# Stored data
_ _ _ _

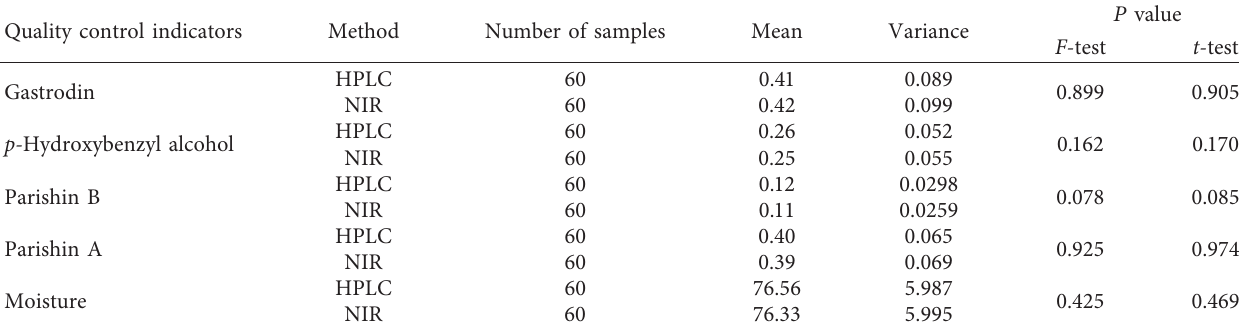
Table 7: Statistics of five indicators’ comparison between HPLC and NIR methods using a paired t -test. Quality control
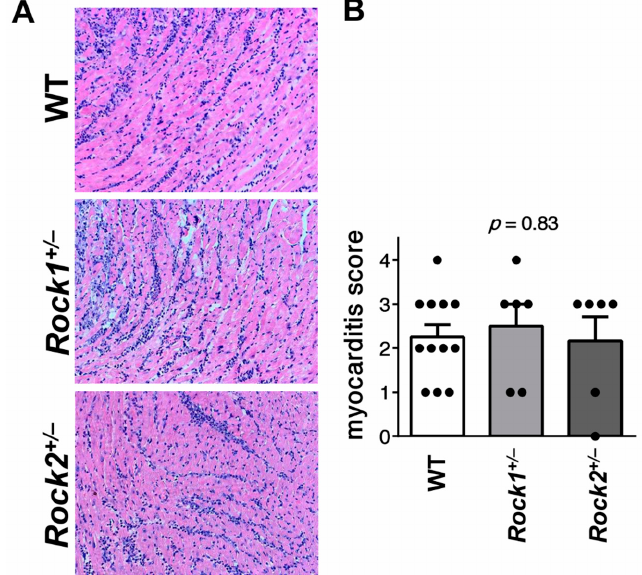
Figure 1. Unaffected myocarditis in Rock1 +/ − and Rock2 +/ − mice Panel ( A ) shows representative hematoxylin and eosin staining of heart tissue sections obtained from wild-type (n = 12), Rock1 +/ − (n = 6) and Rock2 +/ − (n = 6) mice at day 21 of experimental autoimmune myocarditis (EAM). Magnification x100. Quantification of myocarditis severity by using a semiquantitative 0-4 scale is shown in ( B ). Each dot represents data for one mouse and bars present mean value ± SEM. p -value was calculated with the Kruskal–Wallis test.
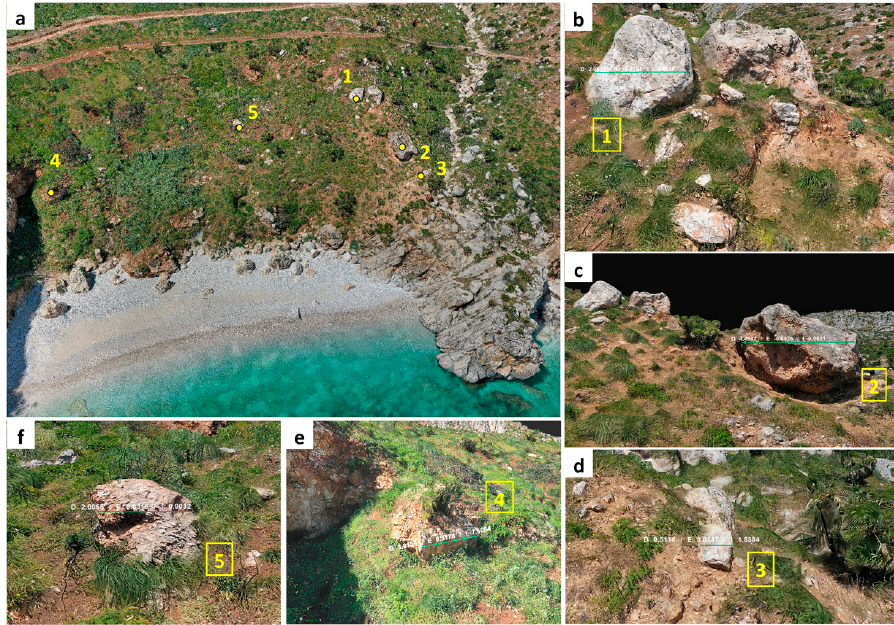
Figure 7. ( a ) The collapsed blocks resting on the cover. ( b – f ) Some examples of surveyed and measured boulders, as described in the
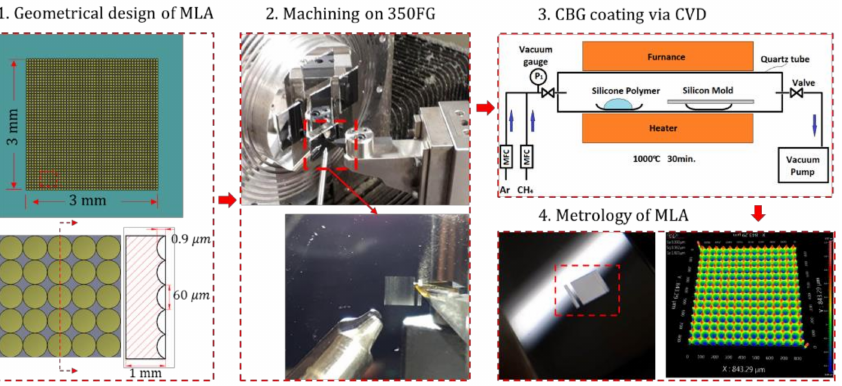
Figure 5. Fabrication process of CBG-coated silicon wafer mold with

_ _ _ _

# Task
I need the lines from the line holding "Figure 7. ( a" through the end of the material, inclusive, restated word for word and without pictures.

# Output for this exercise
Figure 7. ( a ) The collapsed blocks resting on the cover. ( b – f ) Some examples of surveyed and measured boulders, as described in the
Figure 5. Fabrication process of CBG-coated silicon wafer mold with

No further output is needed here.